Six patients were found to have five different intronic mutations in AIP gene which were not previously defined. Although the number of patients was low, the clinical features of them were not different from the ones without intronic AIPmut. Normally intronic region of DNA is not associated with protein synthesis. So they are not expected to cause functional or structural changes in the protein. In order to understand to full effects of these mutations, functional analysis is necessary.

Although we called the other changes in AIP gene namely exonic synonymous and intronic mutations, they were not included in the prevalence of AIPmut in this series. In a review by Beckers et al. [17], intronic/splicing mutations were suggested to be labeled as variance of unknown significance until data regarding clear deleterious effects of genetic variants are present.

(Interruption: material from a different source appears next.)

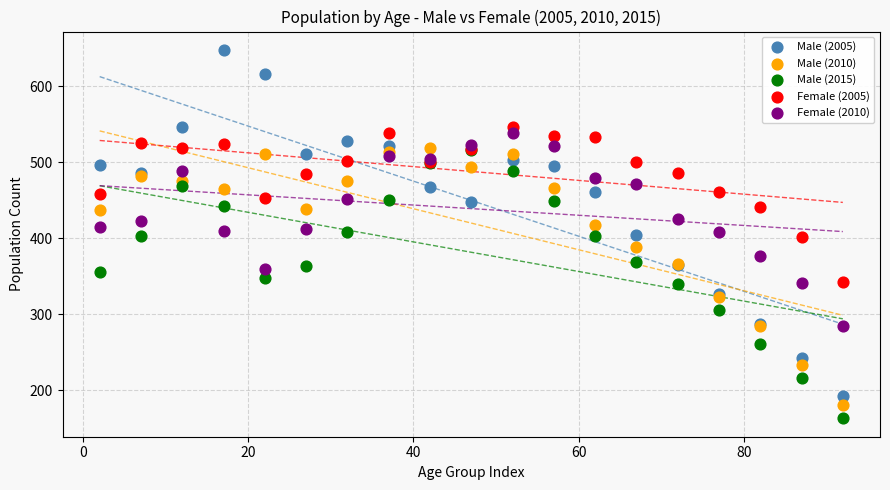

What are all the series names shown in the legend?

Male (2005), Male (2010), Male (2015), Female (2005), Female (2010)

In conclusion, the prevalence of AIPmut in Turkish patients was found to be 1 % in sporadic acromegaly in the present study. The prevalence was found to be 6 % among patients <30 years of age at the time of diagnosis and 9 % among patients <30 years of age with a macroadenoma. All acromegalic patients with synonymous AIPmut presented with macroadenoma and majority of them had invasive tumour. This may suggest that the clinical features of acromegaly may be affected by the presence of synonymous AIPmut although the mutation does not change protein structure. Further studies concentrating on the effects of synonymous and intronic AIPmut would be helpful to understand their clinical effects.